3:6 As for that night, let thick darkness seize on it. Let it not rejoice among the days of the year. Let it not come into the number of the months.

3:7 Behold, let that night be barren. Let no joyful voice come therein.

3:8 Let them curse it who curse the day, who are ready to rouse up leviathan.

  • (f) Who curse the day of their birth, let them lay that curse on this night.

3:9 Let the stars of its twilight be dark. Let it look for light, but have none, neither let it see the eyelids of the morning,

  • (g) Let it be always night, and never see day.

3:10 because it didn't shut up the doors of my mother's womb, nor did it hide trouble from my eyes.

3:11 "Why didn't I die from the womb? Why didn't I give up the spirit when my mother bore me?

  • (h) This, and that which follows declares, that when man gives place to his passions, he is not able to stay or keep measure, but runs headlong into all evil unless God calls him back.

3:12 Why did the knees receive me? Or why the breast, that I should suck?

3:13 For now should I have lain down and been quiet. I should have slept, then I would have been at rest,

  • (i) The vehemency of his afflictions made him utter these words as though death was the end of all miseries, and as if there were no life after this, which he speaks not as though it were so, but the infirmities of his flesh caused him to break out in this error of the wicked.

3:14 with kings and counselors of the earth, who built up waste places for themselves;

  • (k) He notes the ambition of them who for their pleasure as it were change the order of nature, and build in most barren places, because they would by this make their names immortal.

3:15 or with princes who had gold, who filled their houses with silver:

3:16 or as a hidden untimely birth I had not been, as infants who never saw light.

3:17 There the wicked cease from troubling. There the weary are at rest.

  • (l) That is, by death the cruelty of the tyrants has ceased.

3:18 There the prisoners are at ease together. They don't hear the voice of the taskmaster.

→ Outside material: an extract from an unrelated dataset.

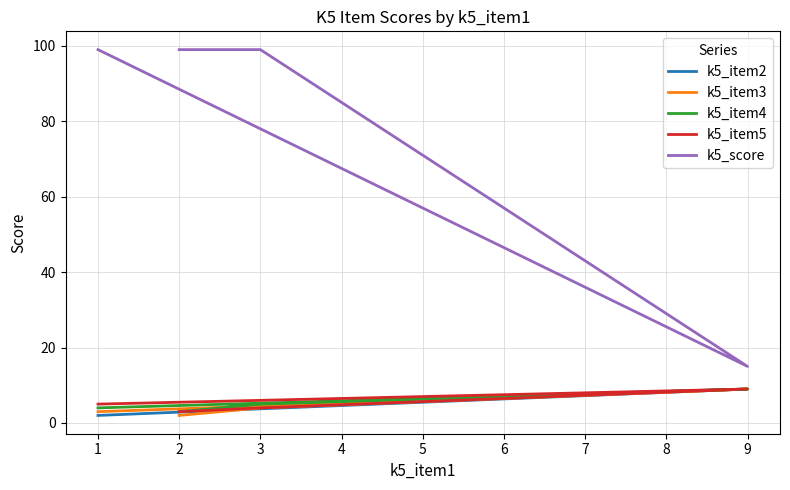

True or false: k5_item3 and k5_item4 cross at least once.

False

  • (m) All they who sustain any kind of calamity and misery in this world: which he speaks after the judgment of the flesh.

3:19 The small and the great are there. The servant is free from his master.

3:20 "Why is light given to him who is in misery, life to the bitter in soul,

  • (n) He shows that the benefits of God are not comfortable, unless the heart is joyful, and the conscience quieted.

3:21 Who long for death, but it doesn't come; and dig for it more than for hidden treasures,

3:22 who rejoice exceedingly, and are glad, when they can find the grave?

3:23 Why is light given to a man whose way is hid, whom God has hedged in?

  • (o) That sees not how to come out of his miseries, because he does not depend on God’s providence.

3:24 For my sighing comes before I eat. My groanings are poured out like water.

3:25 For the thing which I fear comes on me, That which I am afraid of comes to me.

  • (p) In my prosperity I looked for a fall, as it now has come to pass.

3:26 I am not at ease, neither am I quiet, neither have I rest; but trouble comes."

  • (q) The fear of troubles that would ensue, caused my prosperity to seem to me as nothing, and yet I am not exempted from trouble.